WHAT YOU HAVE TO DO =>
Please return every line of the records below, reproducing each one character for character.
(MATERIAL PROVIDED)
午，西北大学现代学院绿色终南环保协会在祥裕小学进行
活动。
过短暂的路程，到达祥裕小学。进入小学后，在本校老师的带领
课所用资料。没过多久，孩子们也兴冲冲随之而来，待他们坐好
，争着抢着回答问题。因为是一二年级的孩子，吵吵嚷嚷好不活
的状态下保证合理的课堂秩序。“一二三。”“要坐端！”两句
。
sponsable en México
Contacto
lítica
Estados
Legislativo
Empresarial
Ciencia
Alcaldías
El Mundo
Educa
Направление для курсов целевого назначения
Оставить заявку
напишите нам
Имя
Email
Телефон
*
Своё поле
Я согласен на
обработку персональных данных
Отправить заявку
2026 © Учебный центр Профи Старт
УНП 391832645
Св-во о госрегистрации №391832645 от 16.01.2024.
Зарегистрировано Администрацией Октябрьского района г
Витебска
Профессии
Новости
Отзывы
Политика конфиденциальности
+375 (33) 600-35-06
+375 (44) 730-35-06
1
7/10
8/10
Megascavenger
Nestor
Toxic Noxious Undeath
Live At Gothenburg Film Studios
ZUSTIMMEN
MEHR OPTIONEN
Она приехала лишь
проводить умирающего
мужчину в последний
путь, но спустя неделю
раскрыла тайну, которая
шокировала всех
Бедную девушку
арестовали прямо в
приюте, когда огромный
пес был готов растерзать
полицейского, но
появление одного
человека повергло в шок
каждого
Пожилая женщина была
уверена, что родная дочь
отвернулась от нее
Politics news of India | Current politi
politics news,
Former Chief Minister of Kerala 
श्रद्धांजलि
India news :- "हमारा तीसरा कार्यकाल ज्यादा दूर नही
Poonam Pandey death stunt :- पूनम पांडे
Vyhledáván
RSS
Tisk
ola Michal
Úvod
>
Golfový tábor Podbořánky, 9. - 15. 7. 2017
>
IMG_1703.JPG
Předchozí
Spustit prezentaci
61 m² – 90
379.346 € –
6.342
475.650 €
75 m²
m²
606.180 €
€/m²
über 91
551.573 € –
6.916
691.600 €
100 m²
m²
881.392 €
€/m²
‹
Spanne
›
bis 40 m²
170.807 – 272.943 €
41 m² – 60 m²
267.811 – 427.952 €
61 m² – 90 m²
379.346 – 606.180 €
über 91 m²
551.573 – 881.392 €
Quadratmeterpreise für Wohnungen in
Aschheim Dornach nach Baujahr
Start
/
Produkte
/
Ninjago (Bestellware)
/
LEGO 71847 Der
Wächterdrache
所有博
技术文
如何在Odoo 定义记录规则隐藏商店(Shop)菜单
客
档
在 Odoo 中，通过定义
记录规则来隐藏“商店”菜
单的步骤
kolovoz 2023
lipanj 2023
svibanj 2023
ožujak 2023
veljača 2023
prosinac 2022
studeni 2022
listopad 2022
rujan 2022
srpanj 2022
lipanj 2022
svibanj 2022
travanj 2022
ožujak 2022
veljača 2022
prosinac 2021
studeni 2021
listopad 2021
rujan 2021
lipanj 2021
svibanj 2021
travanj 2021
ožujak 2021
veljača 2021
(End MATERIAL PROVIDED)
RESPONSE TO THE EXERCISE =>
午，西北大学现代学院绿色终南环保协会在祥裕小学进行
活动。
过短暂的路程，到达祥裕小学。进入小学后，在本校老师的带领
课所用资料。没过多久，孩子们也兴冲冲随之而来，待他们坐好
，争着抢着回答问题。因为是一二年级的孩子，吵吵嚷嚷好不活
的状态下保证合理的课堂秩序。“一二三。”“要坐端！”两句
。
sponsable en México
Contacto
lítica
Estados
Legislativo
Empresarial
Ciencia
Alcaldías
El Mundo
Educa
Направление для курсов целевого назначения
Оставить заявку
напишите нам
Имя
Email
Телефон
*
Своё поле
Я согласен на
обработку персональных данных
Отправить заявку
2026 © Учебный центр Профи Старт
УНП 391832645
Св-во о госрегистрации №391832645 от 16.01.2024.
Зарегистрировано Администрацией Октябрьского района г
Витебска
Профессии
Новости
Отзывы
Политика конфиденциальности
+375 (33) 600-35-06
+375 (44) 730-35-06
1
7/10
8/10
Megascavenger
Nestor
Toxic Noxious Undeath
Live At Gothenburg Film Studios
ZUSTIMMEN
MEHR OPTIONEN
Она приехала лишь
проводить умирающего
мужчину в последний
путь, но спустя неделю
раскрыла тайну, которая
шокировала всех
Бедную девушку
арестовали прямо в
приюте, когда огромный
пес был готов растерзать
полицейского, но
появление одного
человека повергло в шок
каждого
Пожилая женщина была
уверена, что родная дочь
отвернулась от нее
Politics news of India | Current politi
politics news,
Former Chief Minister of Kerala 
श्रद्धांजलि
India news :- "हमारा तीसरा कार्यकाल ज्यादा दूर नही
Poonam Pandey death stunt :- पूनम पांडे
Vyhledáván
RSS
Tisk
ola Michal
Úvod
>
Golfový tábor Podbořánky, 9. - 15. 7. 2017
>
IMG_1703.JPG
Předchozí
Spustit prezentaci
61 m² – 90
379.346 € –
6.342
475.650 €
75 m²
m²
606.180 €
€/m²
über 91
551.573 € –
6.916
691.600 €
100 m²
m²
881.392 €
€/m²
‹
Spanne
›
bis 40 m²
170.807 – 272.943 €
41 m² – 60 m²
267.811 – 427.952 €
61 m² – 90 m²
379.346 – 606.180 €
über 91 m²
551.573 – 881.392 €
Quadratmeterpreise für Wohnungen in
Aschheim Dornach nach Baujahr
Start
/
Produkte
/
Ninjago (Bestellware)
/
LEGO 71847 Der
Wächterdrache
所有博
技术文
如何在Odoo 定义记录规则隐藏商店(Shop)菜单
客
档
在 Odoo 中，通过定义
记录规则来隐藏“商店”菜
单的步骤
kolovoz 2023
lipanj 2023
svibanj 2023
ožujak 2023
veljača 2023
prosinac 2022
studeni 2022
listopad 2022
rujan 2022
srpanj 2022
lipanj 2022
svibanj 2022
travanj 2022
ožujak 2022
veljača 2022
prosinac 2021
studeni 2021
listopad 2021
rujan 2021
lipanj 2021
svibanj 2021
travanj 2021
ožujak 2021
veljača 2021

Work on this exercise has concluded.